In China Alibaba says Fill ’er up at its first ‘Smart fuel Station’

After experimenting with “smart” convenience stores, e-commerce giant Alibaba plans to extend its smart to filling stations. The company will build an unstaffed gas station in its home city of Hangzhou by the end of the month. A robotic arm will fuel the vehicles, several Chinese media reported.

The station will also have an unstaffed convenience store, a model that Alibaba showcased in July, which allows patrons to enter by scanning a QR code at the entrance, pick up their favorite items and automatically pay at the checkout gate.

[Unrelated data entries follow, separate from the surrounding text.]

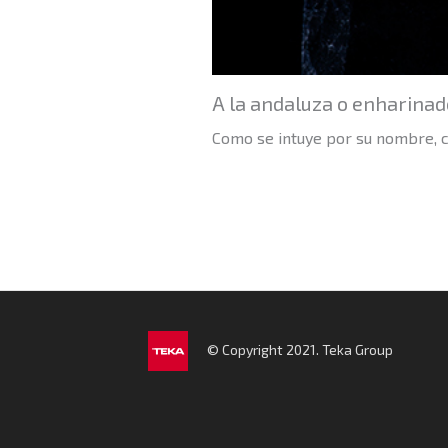
A la andaluza o enharinad
Como se intuye por su nombre, co
© Copyright 2021. Teka Group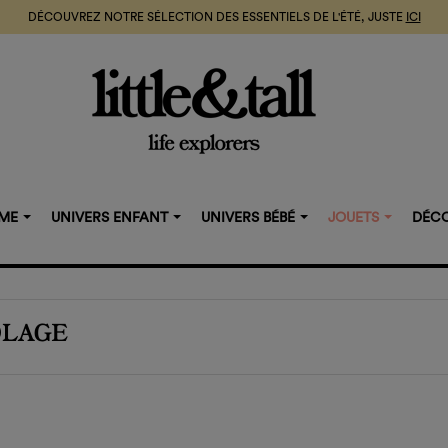
DÉCOUVREZ NOTRE SÉLECTION DES ESSENTIELS DE L'ÉTÉ, JUSTE
ICI
MME
UNIVERS ENFANT
UNIVERS BÉBÉ
JOUETS
DÉCO
OLAGE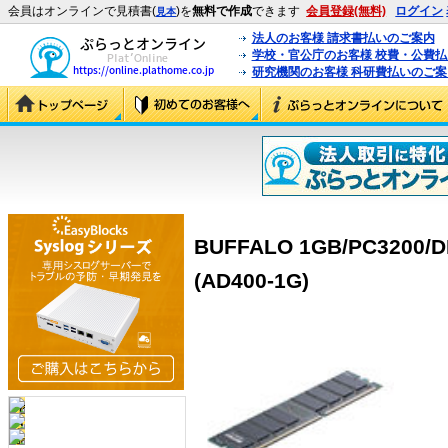
会員はオンラインで見積書(
)を
無料で作成
できます
会員登録(無料)
ログイン
見本
法人のお客様 請求書払いのご案内
学校・官公庁のお客様 校費・公費
研究機関のお客様 科研費払いのご案
BUFFALO 1GB/PC3200/D
(AD400-1G)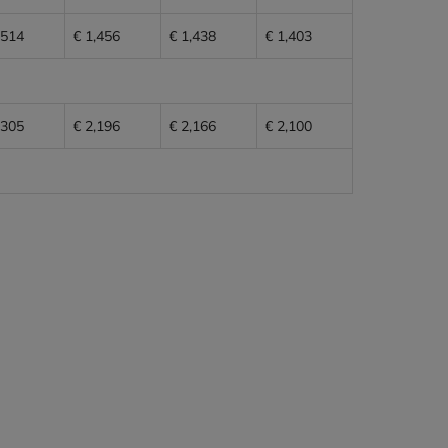
,514
€ 1,456
€ 1,438
€ 1,403
,305
€ 2,196
€ 2,166
€ 2,100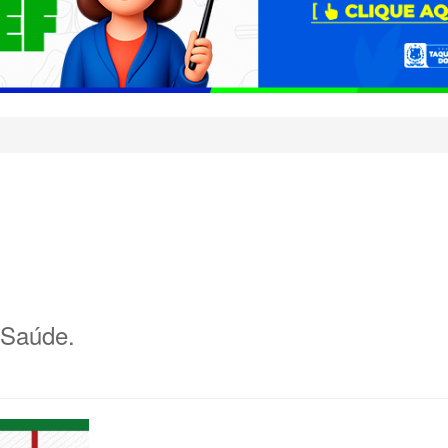
e Saúde.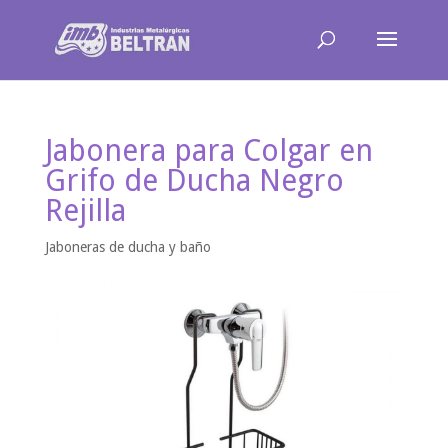
Jabonera para Colgar en
Grifo de Ducha Negro
Rejilla
Jaboneras de ducha y baño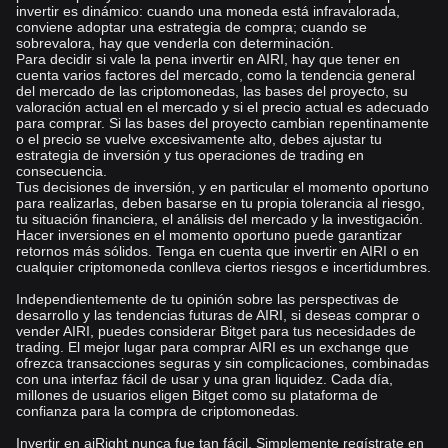
invertir es dinámico: cuando una moneda está infravalorada,
conviene adoptar una estrategia de compra; cuando se
sobrevalora, hay que venderla con determinación.
Para decidir si vale la pena invertir en AIRI, hay que tener en
cuenta varios factores del mercado, como la tendencia general
del mercado de las criptomonedas, las bases del proyecto, su
valoración actual en el mercado y si el precio actual es adecuado
para comprar. Si las bases del proyecto cambian repentinamente
o el precio se vuelve excesivamente alto, debes ajustar tu
estrategia de inversión y tus operaciones de trading en
consecuencia.
Tus decisiones de inversión, y en particular el momento oportuno
para realizarlas, deben basarse en tu propia tolerancia al riesgo,
tu situación financiera, el análisis del mercado y la investigación.
Hacer inversiones en el momento oportuno puede garantizar
retornos más sólidos. Tenga en cuenta que invertir en AIRI o en
cualquier criptomoneda conlleva ciertos riesgos e incertidumbres.
Independientemente de tu opinión sobre las perspectivas de
desarrollo y las tendencias futuras de AIRI, si deseas comprar o
vender AIRI, puedes considerar Bitget para tus necesidades de
trading. El mejor lugar para comprar AIRI es un exchange que
ofrezca transacciones seguras y sin complicaciones, combinadas
con una interfaz fácil de usar y una gran liquidez. Cada día,
millones de usuarios eligen Bitget como su plataforma de
confianza para la compra de criptomonedas.
Invertir en aiRight nunca fue tan fácil. Simplemente regístrate en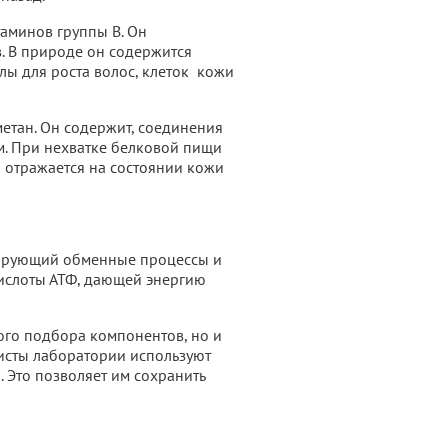
таминов группы B. Он
. В природе он содержится
лы для роста волос, клеток кожи
етан. Он содержит, соединения
ом. При нехватке белковой пищи
о отражается на состоянии кожи
ирующий обменные процессы и
кислоты АТФ, дающей энергию
ного подбора компонентов, но и
листы лаборатории используют
 Это позволяет им сохранить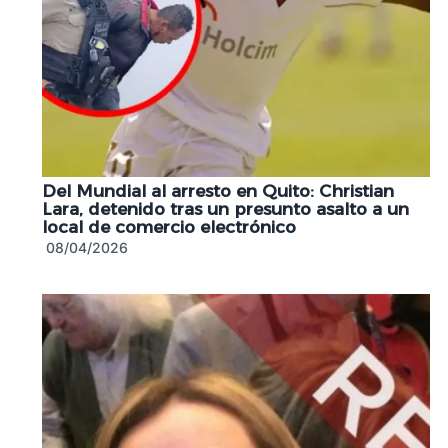
Del Mundial al arresto en Quito: Christian
Lara, detenido tras un presunto asalto a un
local de comercio electrónico
08/04/2026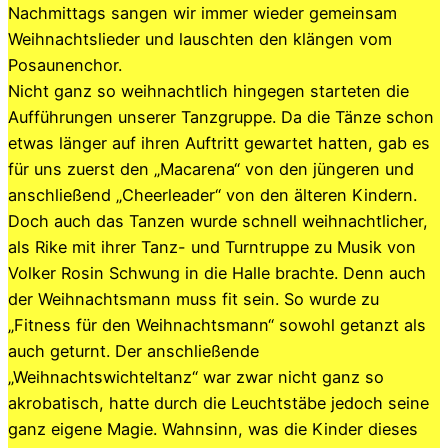
Nachmittags sangen wir immer wieder gemeinsam
Weihnachtslieder und lauschten den klängen vom
Posaunenchor.
Nicht ganz so weihnachtlich hingegen starteten die
Aufführungen unserer Tanzgruppe. Da die Tänze schon
etwas länger auf ihren Auftritt gewartet hatten, gab es
für uns zuerst den „Macarena“ von den jüngeren und
anschließend „Cheerleader“ von den älteren Kindern.
Doch auch das Tanzen wurde schnell weihnachtlicher,
als Rike mit ihrer Tanz- und Turntruppe zu Musik von
Volker Rosin Schwung in die Halle brachte. Denn auch
der Weihnachtsmann muss fit sein. So wurde zu
„Fitness für den Weihnachtsmann“ sowohl getanzt als
auch geturnt. Der anschließende
„Weihnachtswichteltanz“ war zwar nicht ganz so
akrobatisch, hatte durch die Leuchtstäbe jedoch seine
ganz eigene Magie. Wahnsinn, was die Kinder dieses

An updated version of the smart gas station will launch next year, where information about the driver and his or her car, such as driver identity, car model, and fuel product type, will be automatically recognized.

Although China’s top oil producer China National Petroleum Corp. (CNPC) and the largest refiner China Petroleum & Chemical Corp., known as Sinopec, have dominated the gas station market, those owned by private companies still accounted for 47% in 2015, although many were located in remote towns and villages, according to Bosi Data Research Center.

Privately-run petrol stations have grown faster than the state-owned ones, adding 425 new stations in 2015, while Sinopec launched 292 stations and CNPC had only nine news ones, according to Bosi, Alibaba’s move is not abrupt, as it has had a presence in the petroleum sector.

In 2015, it teamed up with Sinopec to launch an online industrial supply system. Alibaba has also managed to embed the affiliated mobile payment tool Alipay in thousands of gas stations.

The move is part of the online behemoth’s effort to enrich the real-world shopping experience with technology and convenience. Besides the staffless convenience store, it is building its own shopping mall, named More Mall, in Hangzhou.